PORTLAND, Ore. — Everything pointed to another disappointing home result after the Portland Timbers went down 1-0 after Sporting Kansas City midfielder Benny Feilhaber’s improbable curling goal in 65th minute.
Even after Jeremy Ebobisse earned the equalizer in the 83rd, the draw could well have meant two points lost in the tight Western Conference playoff race. But Timbers forward Brian Fernandez – who was limited by a stomach virus to a 20-minute substitute cameo – rose above Sporting defender Luis Martins deep into second half stoppage time to potentially change the narrative around the Timbers' playoff push with a 2-1 win.
Fernandez has done plenty of scoring in his time with the Timbers, producing 11 goals in 16 games. But Saturday night’s dramatic header may have been his most dramatic and potentially most important goal of his short MLS career.
“I didn’t know he could jump that high,” Ebobisse said. “He really got up and over, but you know he’s going to score a lot more big time goals so if you just set the bar for how important and dramatic of a goal that he could have, I think you’re going to see a lot more in the future.”
“Definitely it was one of the most dramatic because of the way he came at the moment that he came to give us this win,” Portland head coach Giovanni Savarese said. “But every goal that he scores is important for us.”

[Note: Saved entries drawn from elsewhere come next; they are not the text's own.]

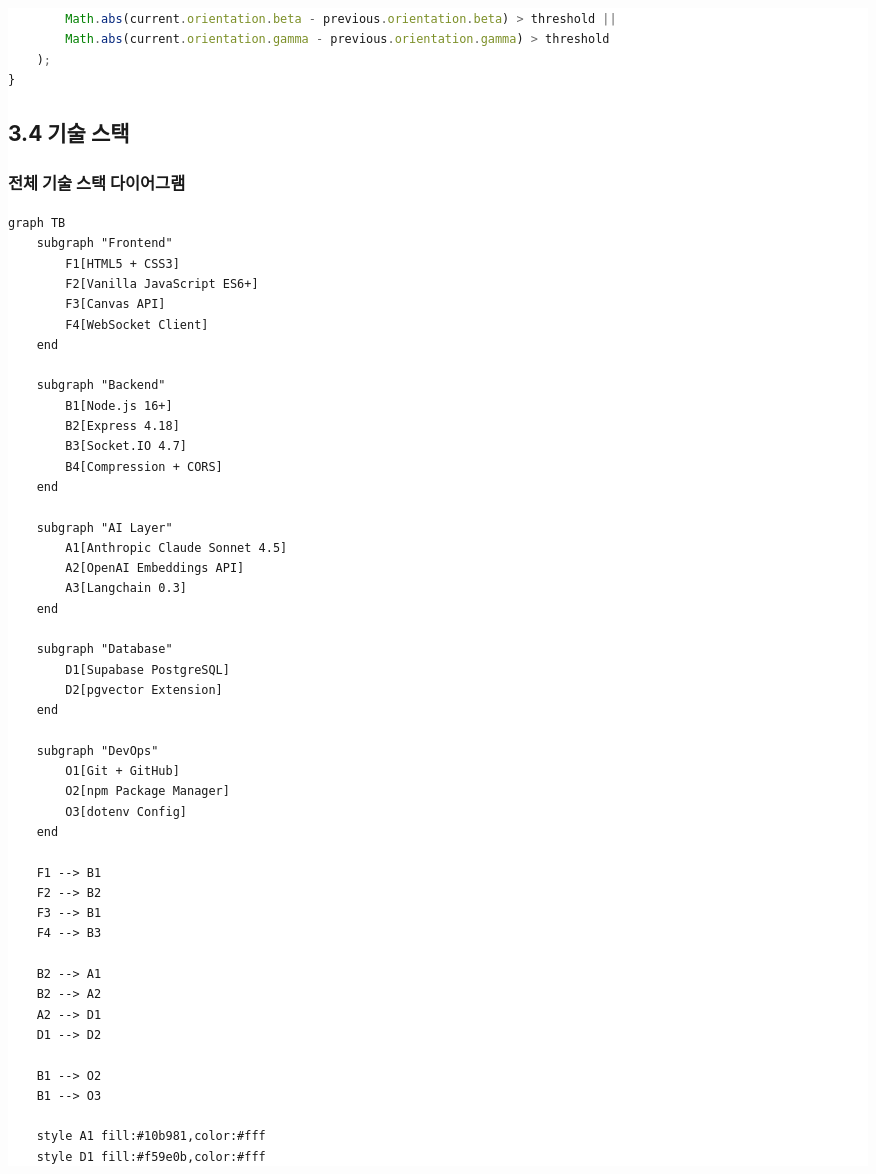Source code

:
 ```javascript
        Math.abs(current.orientation.beta - previous.orientation.beta) > threshold ||
        Math.abs(current.orientation.gamma - previous.orientation.gamma) > threshold
    );
}
```

## 3.4 기술 스택

### 전체 기술 스택 다이어그램

```mermaid
graph TB
    subgraph "Frontend"
        F1[HTML5 + CSS3]
        F2[Vanilla JavaScript ES6+]
        F3[Canvas API]
        F4[WebSocket Client]
    end

    subgraph "Backend"
        B1[Node.js 16+]
        B2[Express 4.18]
        B3[Socket.IO 4.7]
        B4[Compression + CORS]
    end

    subgraph "AI Layer"
        A1[Anthropic Claude Sonnet 4.5]
        A2[OpenAI Embeddings API]
        A3[Langchain 0.3]
    end

    subgraph "Database"
        D1[Supabase PostgreSQL]
        D2[pgvector Extension]
    end

    subgraph "DevOps"
        O1[Git + GitHub]
        O2[npm Package Manager]
        O3[dotenv Config]
    end

    F1 --> B1
    F2 --> B2
    F3 --> B1
    F4 --> B3

    B2 --> A1
    B2 --> A2
    A2 --> D1
    D1 --> D2

    B1 --> O2
    B1 --> O3

    style A1 fill:#10b981,color:#fff
    style D1 fill:#f59e0b,color:#fff
```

It was a fortuitous response to what was otherwise a frustrating first half for the Timbers. At halftime, Savarese voiced his frustration with the Video Review and did so after the game as well.
Twice in the first half, in the 9th and 44th minutes, handball calls did not go in favor of the Timbers, two opportunities that would have resulted in penalty kicks. First, Diego Valeri struck Martins’ arm inside the box with a cross, which was originally ruled a penalty by referee Alex Chilowicz before being overturned on Video Review. Portland also asked for, but did not receive, a handball call in the box just before halftime after the ball appeared to come off Sporting defender Matt Besler's arm.
Though he thought Chilowicz did a good job, Savarese still feels that the consistency isn’t there with what constitutes a penalty kick.
“I think that they don’t have the ideas clear in what is a PK and what isn’t a PK,” Savarese said. “I watch a lot of games and calls don’t get the same treatment, and I’m not saying that it’s all for fairness. I think it shows this confusion.”
Regardless, the Timbers knew they couldn’t let those frustrations define them. Their perseverance paid off, and with a 13-11-4 record they sit in playoff position at sixth in the West.
“Naturally you want every call to go your way so you’re going to argue...like it’s the last call of the game,” Ebobisse said. “But as soon as the call goes there’s always a few guys that are telling people to get on with the because you know you can’t stay hung up on one call to take you out of the game mentally. And maybe that might have happened earlier on in the year. But hopefully this is the kind of team you’re going to see from now on.”